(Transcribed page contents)
:::::
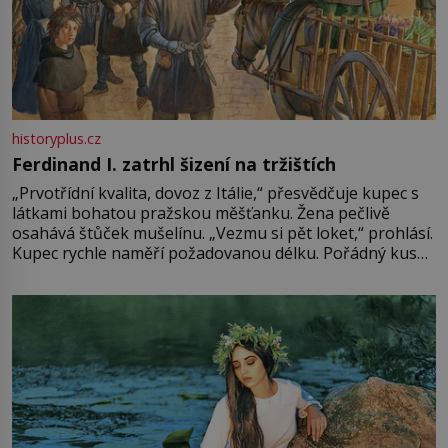
historyplus.cz
Ferdinand I. zatrhl šizení na tržištích
„Prvotřídní kvalita, dovoz z Itálie,“ přesvědčuje kupec s
látkami bohatou pražskou měšťanku. Žena pečlivě
osahává štůček mušelínu. „Vezmu si pět loket,“ prohlásí.
Kupec rychle naměří požadovanou délku. Pořádný kus
mu přitom zůstane za prsty… „Na šaty ho bude málo,
milostpaní. Stačí jenom na sukni,“ zhodnotí švadlena
množství růžového mušelínu. „Ošidili vás, podívejte.“
Vezme do ruky dřevěnou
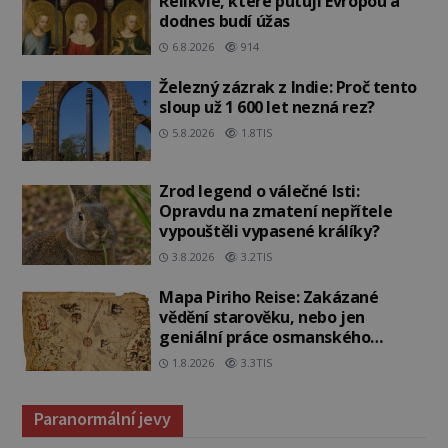
Relikvie, které putují Evropou a
dodnes budí úžas
6.8.2026
914
Železný zázrak z Indie: Proč tento
sloup už 1 600 let nezná rez?
5.8.2026
1.8TIS
Zrod legend o válečné lsti:
Opravdu na zmatení nepřítele
vypouštěli vypasené králíky?
3.8.2026
3.2TIS
Mapa Piriho Reise: Zakázané
vědění starověku, nebo jen
geniální práce osmanského
admirála?
1.8.2026
3.3TIS
Paranormální jevy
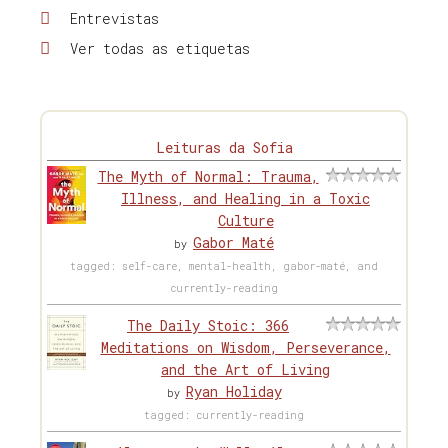
Entrevistas
Ver todas as etiquetas
Leituras da Sofia
The Myth of Normal: Trauma,
Illness, and Healing in a Toxic
Culture
Gabor Maté
by
tagged: self-care, mental-health, gabor-maté, and
currently-reading
The Daily Stoic: 366
Meditations on Wisdom, Perseverance,
and the Art of Living
Ryan Holiday
by
tagged: currently-reading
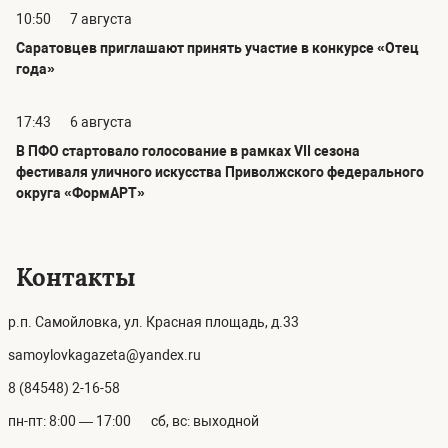
10:50
7 августа
Саратовцев приглашают принять участие в конкурсе «Отец
года»
17:43
6 августа
В ПФО стартовало голосование в рамках VII сезона
фестиваля уличного искусства Приволжского федерального
округа «ФормАРТ»
Контакты
р.п. Самойловка, ул. Красная площадь, д.33
samoylovkagazeta@yandex.ru
8 (84548) 2-16-58
пн-пт: 8:00 — 17:00
сб, вс: выходной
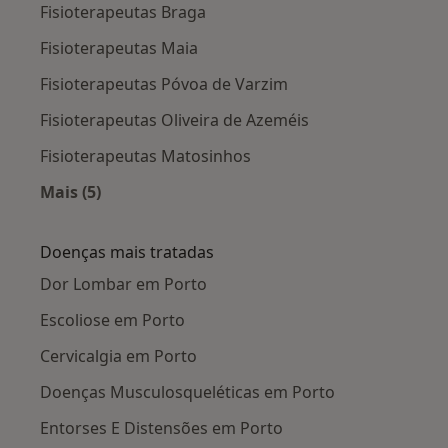
Fisioterapeutas Braga
Fisioterapeutas Maia
Fisioterapeutas Póvoa de Varzim
Fisioterapeutas Oliveira de Azeméis
Fisioterapeutas Matosinhos
Mais (5)
Mais na categoria: Cidades próximas Porto
Doenças mais tratadas
Dor Lombar em Porto
Escoliose em Porto
Cervicalgia em Porto
Doenças Musculosqueléticas em Porto
Entorses E Distensões em Porto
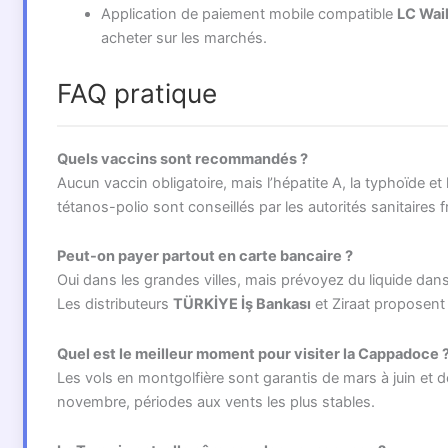
Application de paiement mobile compatible
LC Waik
acheter sur les marchés.
FAQ pratique
Quels vaccins sont recommandés ?
Aucun vaccin obligatoire, mais l’hépatite A, la typhoïde et 
tétanos-polio sont conseillés par les autorités sanitaires 
Peut-on payer partout en carte bancaire ?
Oui dans les grandes villes, mais prévoyez du liquide dans
Les distributeurs
TÜRKİYE İş Bankası
et Ziraat proposent l
Quel est le meilleur moment pour visiter la Cappadoce 
Les vols en montgolfière sont garantis de mars à juin et 
novembre, périodes aux vents les plus stables.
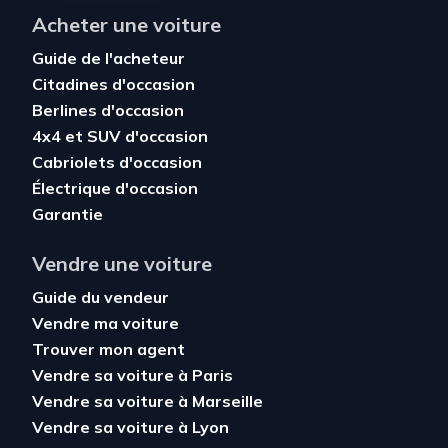
Acheter une voiture
Guide de l'acheteur
Citadines d'occasion
Berlines d'occasion
4x4 et SUV d'occasion
Cabriolets d'occasion
Électrique d'occasion
Garantie
Vendre une voiture
Guide du vendeur
Vendre ma voiture
Trouver mon agent
Vendre sa voiture à Paris
Vendre sa voiture à Marseille
Vendre sa voiture à Lyon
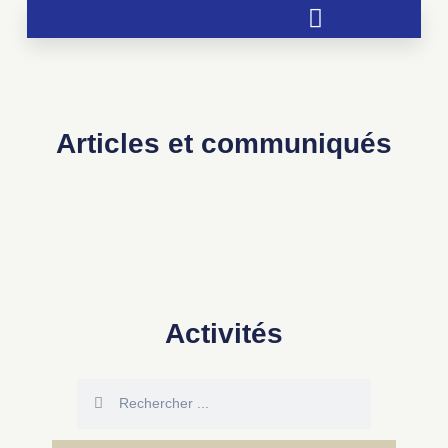
Soutien aux chrétientés menacées
Articles et communiqués
Activités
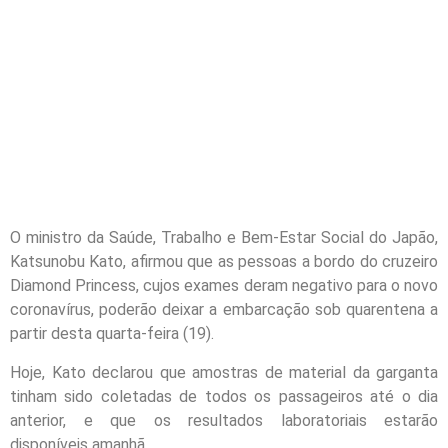
O ministro da Saúde, Trabalho e Bem-Estar Social do Japão,
Katsunobu Kato, afirmou que as pessoas a bordo do cruzeiro
Diamond Princess, cujos exames deram negativo para o novo
coronavírus, poderão deixar a embarcação sob quarentena a
partir desta quarta-feira (19).
Hoje, Kato declarou que amostras de material da garganta
tinham sido coletadas de todos os passageiros até o dia
anterior, e que os resultados laboratoriais estarão
disponíveis amanhã.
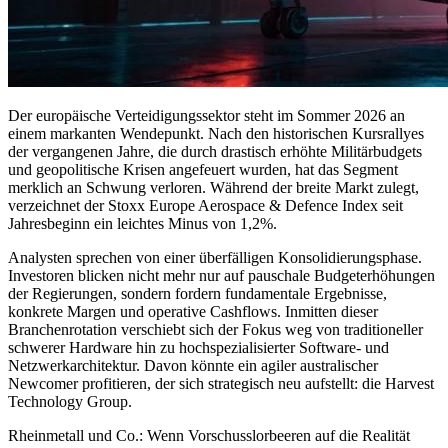
Der europäische Verteidigungssektor steht im Sommer 2026 an
einem markanten Wendepunkt. Nach den historischen Kursrallyes
der vergangenen Jahre, die durch drastisch erhöhte Militärbudgets
und geopolitische Krisen angefeuert wurden, hat das Segment
merklich an Schwung verloren. Während der breite Markt zulegt,
verzeichnet der Stoxx Europe Aerospace & Defence Index seit
Jahresbeginn ein leichtes Minus von 1,2%.
Analysten sprechen von einer überfälligen Konsolidierungsphase.
Investoren blicken nicht mehr nur auf pauschale Budgeterhöhungen
der Regierungen, sondern fordern fundamentale Ergebnisse,
konkrete Margen und operative Cashflows. Inmitten dieser
Branchenrotation verschiebt sich der Fokus weg von traditioneller
schwerer Hardware hin zu hochspezialisierter Software- und
Netzwerkarchitektur. Davon könnte ein agiler australischer
Newcomer profitieren, der sich strategisch neu aufstellt: die Harvest
Technology Group.
Rheinmetall und Co.: Wenn Vorschusslorbeeren auf die Realität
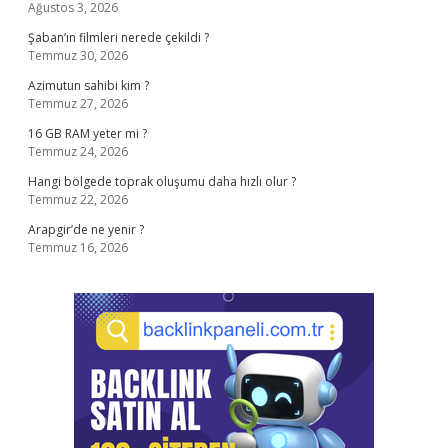
Ağustos 3, 2026
Şaban’ın filmleri nerede çekildi ?
Temmuz 30, 2026
Azimutun sahibi kim ?
Temmuz 27, 2026
16 GB RAM yeter mi ?
Temmuz 24, 2026
Hangi bölgede toprak oluşumu daha hızlı olur ?
Temmuz 22, 2026
Arapgir’de ne yenir ?
Temmuz 16, 2026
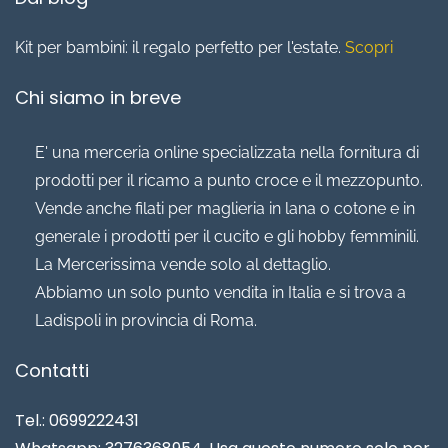
Kit per bambini: il regalo perfetto per l'estate.
Scopri
Chi siamo in breve
E' una merceria online specializzata nella fornitura di
prodotti per il ricamo a punto croce e il mezzopunto.
Vende anche filati per maglieria in lana o cotone e in
generale i prodotti per il cucito e gli hobby femminili.
La Mercerissima vende solo al dettaglio.
Abbiamo un solo punto vendita in Italia e si trova a
Ladispoli in provincia di Roma.
Contatti
Tel.: 0699222431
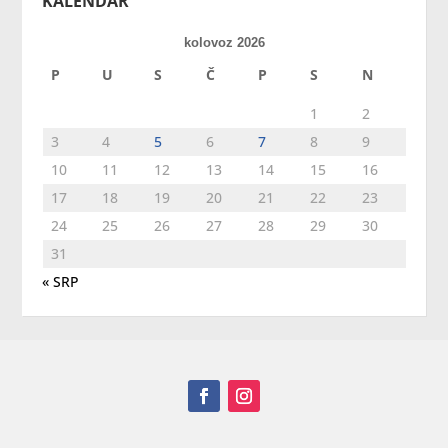
KALENDAR
kolovoz 2026
P
U
S
Č
P
S
N
1
2
3
4
5
6
7
8
9
10
11
12
13
14
15
16
17
18
19
20
21
22
23
24
25
26
27
28
29
30
31
« SRP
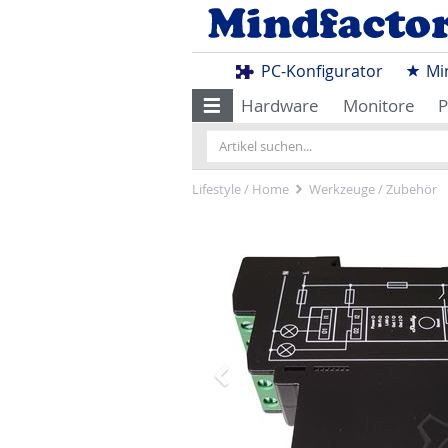
PC-Konfigurator
Mi
Hardware
Monitore
P
Lifestyle / Home
Werkzeuge / Zubehör
Zurück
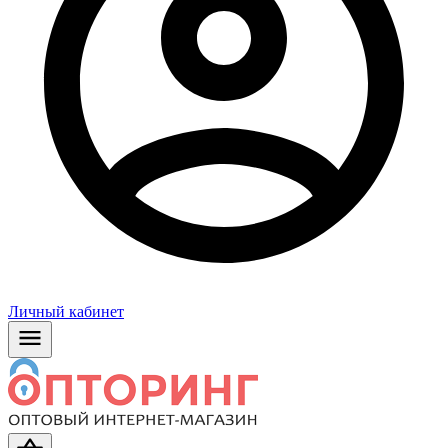
Личный кабинет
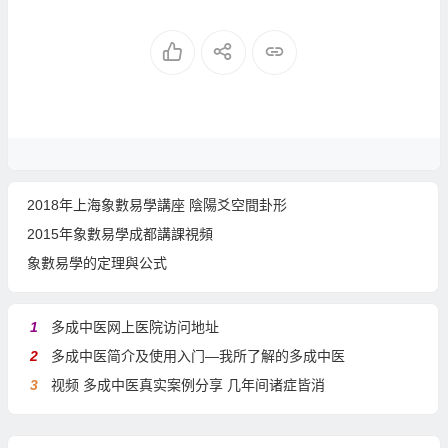
2018年上海象數易學講座 陰陽爻空間卦形
2015年象數易學成都講課視頻
象數易學的定理與公式
1
多成中医网上医院访问地址
2
多成中医简介及使用入门—我所了解的多成中医
3
视频 多成中医真实案例分享 几年间诸症皆消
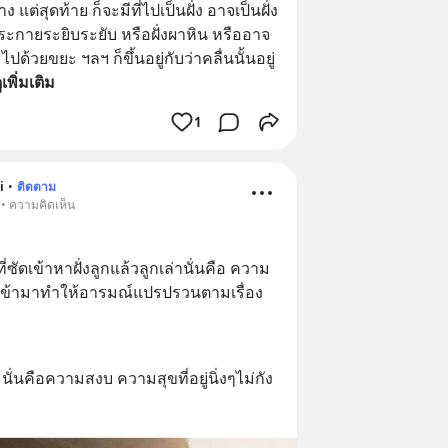
แต่สุดท้าย ก็จะมีที่ไปเป็นฝั่ง อาจเป็นฝั่ง
กายระยิบระยับ หรือฝั่งผาหิน หรืออาจ
ด้วยขยะ ฯลฯ ก็ขึ้นอยู่กับว่าคลื่นนั้นอยู่
ูเพิ่มเติม
1
i
•
ติดตาม
 • ความคิดเห็น
่ซัดเข้าหาฝั่งลูกแล้วลูกเล่านั่นคือ ความ
งๆที่เข้ามาทำให้อารมณ์แปรปรวนตามเรื่อง
 นั่นคือความสงบ ความสุขที่อยู่นิ่งๆไม่กัง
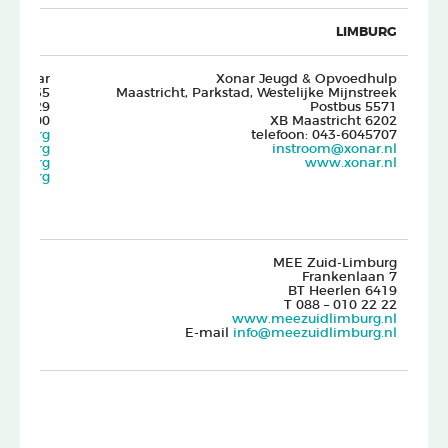
LIMBURG
Radar
Xonar Jeugd & Opvoedhulp
ngel 35
Maastricht, Parkstad, Westelijke Mijnstreek
6229 EG Maastricht
Postbus 5571
-3505000
6202 XB Maastricht
dar.org
telefoon: 043-6045707
dar.org
instroom@xonar.nl
adar.org
www.xonar.nl
dar.org
MEE Zuid-Limburg
Frankenlaan 7
6419 BT Heerlen
T 088 – 010 22 22
www.meezuidlimburg.nl
E-mail
info@meezuidlimburg.nl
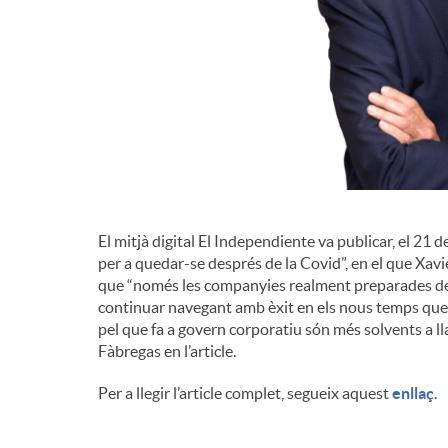
El mitjà digital El Independiente va publicar, el 21 d
per a quedar-se després de la Covid”, en el que Xav
que “només les companyies realment preparades des 
continuar navegant amb èxit en els nous temps que e
pel que fa a govern corporatiu són més solvents a 
Fàbregas en l’article.
Per a llegir l’article complet, segueix aquest
enllaç
.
:::::
Search the records for the string "Kato", and copy every line that holds it.

Katsunobu Kato, afirmou que as pessoas a bordo do cruzeiro
Hoje, Kato declarou que amostras de material da garganta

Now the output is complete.